Produce an exact transcription of the data, with the images left out.

Data listing Block Start

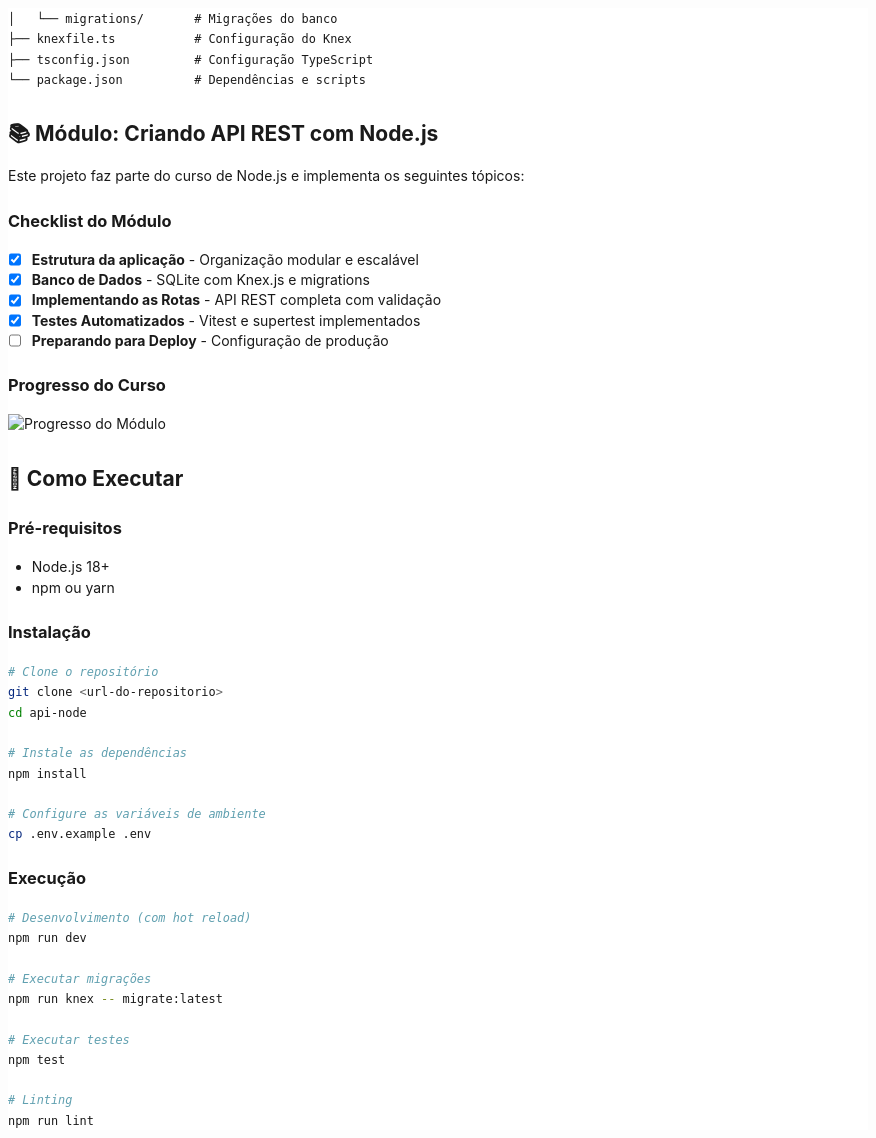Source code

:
```
│   └── migrations/       # Migrações do banco
├── knexfile.ts           # Configuração do Knex
├── tsconfig.json         # Configuração TypeScript
└── package.json          # Dependências e scripts
```

## 📚 Módulo: Criando API REST com Node.js

Este projeto faz parte do curso de Node.js e implementa os seguintes tópicos:

### **Checklist do Módulo**

- [x] **Estrutura da aplicação** - Organização modular e escalável
- [x] **Banco de Dados** - SQLite com Knex.js e migrations
- [x] **Implementando as Rotas** - API REST completa com validação
- [x] **Testes Automatizados** - Vitest e supertest implementados
- [ ] **Preparando para Deploy** - Configuração de produção

### **Progresso do Curso**

![Progresso do Módulo](https://img.shields.io/badge/Progresso%20do%20Módulo-80%25-brightgreen)

## 🚀 Como Executar

### **Pré-requisitos**

- Node.js 18+
- npm ou yarn

### **Instalação**

```bash
# Clone o repositório
git clone <url-do-repositorio>
cd api-node

# Instale as dependências
npm install

# Configure as variáveis de ambiente
cp .env.example .env
```

### **Execução**

```bash
# Desenvolvimento (com hot reload)
npm run dev

# Executar migrações
npm run knex -- migrate:latest

# Executar testes
npm test

# Linting
npm run lint
```
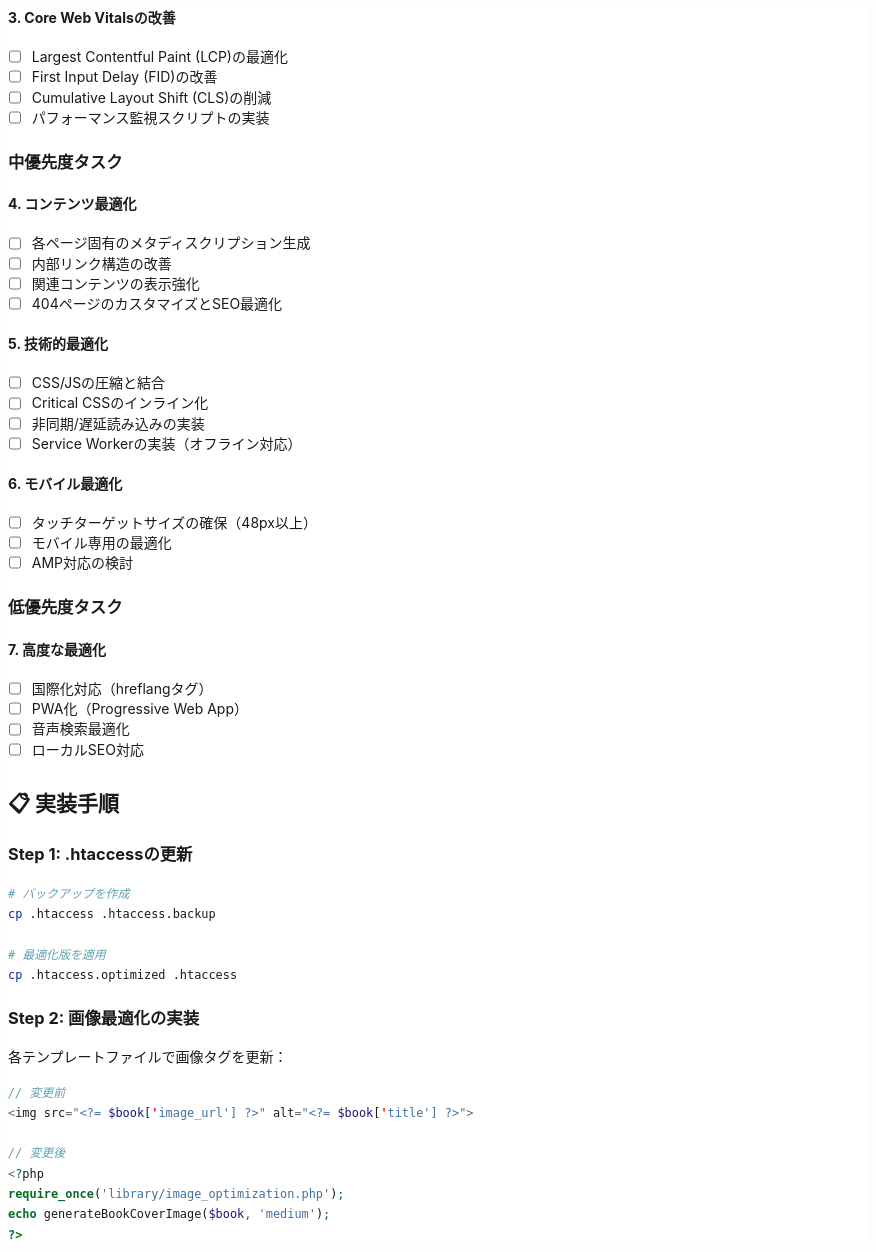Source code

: #### 3. Core Web Vitalsの改善
- [ ] Largest Contentful Paint (LCP)の最適化
- [ ] First Input Delay (FID)の改善
- [ ] Cumulative Layout Shift (CLS)の削減
- [ ] パフォーマンス監視スクリプトの実装

### 中優先度タスク

#### 4. コンテンツ最適化
- [ ] 各ページ固有のメタディスクリプション生成
- [ ] 内部リンク構造の改善
- [ ] 関連コンテンツの表示強化
- [ ] 404ページのカスタマイズとSEO最適化

#### 5. 技術的最適化
- [ ] CSS/JSの圧縮と結合
- [ ] Critical CSSのインライン化
- [ ] 非同期/遅延読み込みの実装
- [ ] Service Workerの実装（オフライン対応）

#### 6. モバイル最適化
- [ ] タッチターゲットサイズの確保（48px以上）
- [ ] モバイル専用の最適化
- [ ] AMP対応の検討

### 低優先度タスク

#### 7. 高度な最適化
- [ ] 国際化対応（hreflangタグ）
- [ ] PWA化（Progressive Web App）
- [ ] 音声検索最適化
- [ ] ローカルSEO対応

## 📋 実装手順

### Step 1: .htaccessの更新
```bash
# バックアップを作成
cp .htaccess .htaccess.backup

# 最適化版を適用
cp .htaccess.optimized .htaccess
```

### Step 2: 画像最適化の実装
各テンプレートファイルで画像タグを更新：
```php
// 変更前
<img src="<?= $book['image_url'] ?>" alt="<?= $book['title'] ?>">

// 変更後
<?php
require_once('library/image_optimization.php');
echo generateBookCoverImage($book, 'medium');
?>
```
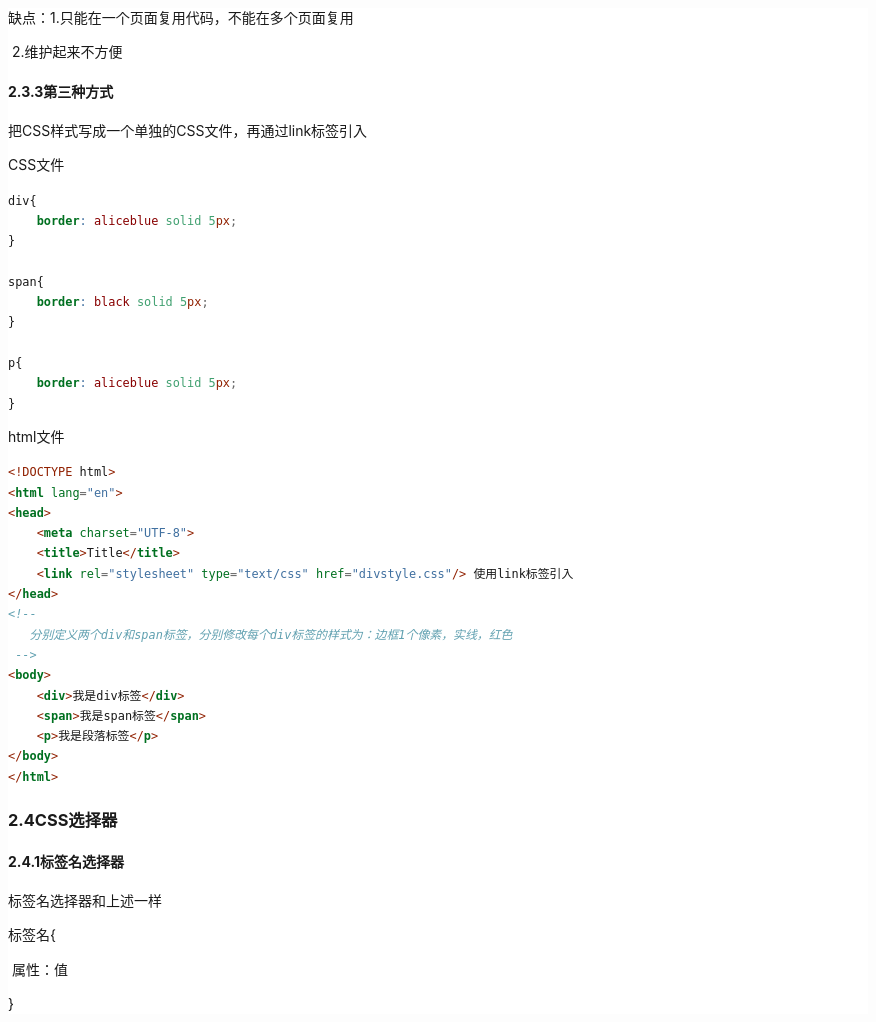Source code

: 缺点：1.只能在一个页面复用代码，不能在多个页面复用

​				2.维护起来不方便

#### 2.3.3第三种方式

把CSS样式写成一个单独的CSS文件，再通过link标签引入

CSS文件

```css
div{
    border: aliceblue solid 5px;
}

span{
    border: black solid 5px;
}

p{
    border: aliceblue solid 5px;
}
```

html文件

```html
<!DOCTYPE html>
<html lang="en">
<head>
    <meta charset="UTF-8">
    <title>Title</title>
    <link rel="stylesheet" type="text/css" href="divstyle.css"/> 使用link标签引入
</head>
<!--
   分别定义两个div和span标签，分别修改每个div标签的样式为：边框1个像素，实线，红色
 -->
<body>
    <div>我是div标签</div>
    <span>我是span标签</span>
    <p>我是段落标签</p>
</body>
</html>
```

### 2.4CSS选择器

#### 2.4.1标签名选择器

标签名选择器和上述一样

标签名{

​	属性：值

}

Data listing Block End

Result:
Source code

:
```
│   └── migrations/       # Migrações do banco
├── knexfile.ts           # Configuração do Knex
├── tsconfig.json         # Configuração TypeScript
└── package.json          # Dependências e scripts
```

## 📚 Módulo: Criando API REST com Node.js

Este projeto faz parte do curso de Node.js e implementa os seguintes tópicos:

### **Checklist do Módulo**

- [x] **Estrutura da aplicação** - Organização modular e escalável
- [x] **Banco de Dados** - SQLite com Knex.js e migrations
- [x] **Implementando as Rotas** - API REST completa com validação
- [x] **Testes Automatizados** - Vitest e supertest implementados
- [ ] **Preparando para Deploy** - Configuração de produção

### **Progresso do Curso**

![Progresso do Módulo](https://img.shields.io/badge/Progresso%20do%20Módulo-80%25-brightgreen)

## 🚀 Como Executar

### **Pré-requisitos**

- Node.js 18+
- npm ou yarn

### **Instalação**

```bash
# Clone o repositório
git clone <url-do-repositorio>
cd api-node

# Instale as dependências
npm install

# Configure as variáveis de ambiente
cp .env.example .env
```

### **Execução**

```bash
# Desenvolvimento (com hot reload)
npm run dev

# Executar migrações
npm run knex -- migrate:latest

# Executar testes
npm test

# Linting
npm run lint
```
Source code

: #### 3. Core Web Vitalsの改善
- [ ] Largest Contentful Paint (LCP)の最適化
- [ ] First Input Delay (FID)の改善
- [ ] Cumulative Layout Shift (CLS)の削減
- [ ] パフォーマンス監視スクリプトの実装

### 中優先度タスク

#### 4. コンテンツ最適化
- [ ] 各ページ固有のメタディスクリプション生成
- [ ] 内部リンク構造の改善
- [ ] 関連コンテンツの表示強化
- [ ] 404ページのカスタマイズとSEO最適化

#### 5. 技術的最適化
- [ ] CSS/JSの圧縮と結合
- [ ] Critical CSSのインライン化
- [ ] 非同期/遅延読み込みの実装
- [ ] Service Workerの実装（オフライン対応）

#### 6. モバイル最適化
- [ ] タッチターゲットサイズの確保（48px以上）
- [ ] モバイル専用の最適化
- [ ] AMP対応の検討

### 低優先度タスク

#### 7. 高度な最適化
- [ ] 国際化対応（hreflangタグ）
- [ ] PWA化（Progressive Web App）
- [ ] 音声検索最適化
- [ ] ローカルSEO対応

## 📋 実装手順

### Step 1: .htaccessの更新
```bash
# バックアップを作成
cp .htaccess .htaccess.backup

# 最適化版を適用
cp .htaccess.optimized .htaccess
```

### Step 2: 画像最適化の実装
各テンプレートファイルで画像タグを更新：
```php
// 変更前
<img src="<?= $book['image_url'] ?>" alt="<?= $book['title'] ?>">

// 変更後
<?php
require_once('library/image_optimization.php');
echo generateBookCoverImage($book, 'medium');
?>
```
Source code

: 缺点：1.只能在一个页面复用代码，不能在多个页面复用

​				2.维护起来不方便

#### 2.3.3第三种方式

把CSS样式写成一个单独的CSS文件，再通过link标签引入

CSS文件

```css
div{
    border: aliceblue solid 5px;
}

span{
    border: black solid 5px;
}

p{
    border: aliceblue solid 5px;
}
```

html文件

```html
<!DOCTYPE html>
<html lang="en">
<head>
    <meta charset="UTF-8">
    <title>Title</title>
    <link rel="stylesheet" type="text/css" href="divstyle.css"/> 使用link标签引入
</head>
<!--
   分别定义两个div和span标签，分别修改每个div标签的样式为：边框1个像素，实线，红色
 -->
<body>
    <div>我是div标签</div>
    <span>我是span标签</span>
    <p>我是段落标签</p>
</body>
</html>
```

### 2.4CSS选择器

#### 2.4.1标签名选择器

标签名选择器和上述一样

标签名{

​	属性：值

}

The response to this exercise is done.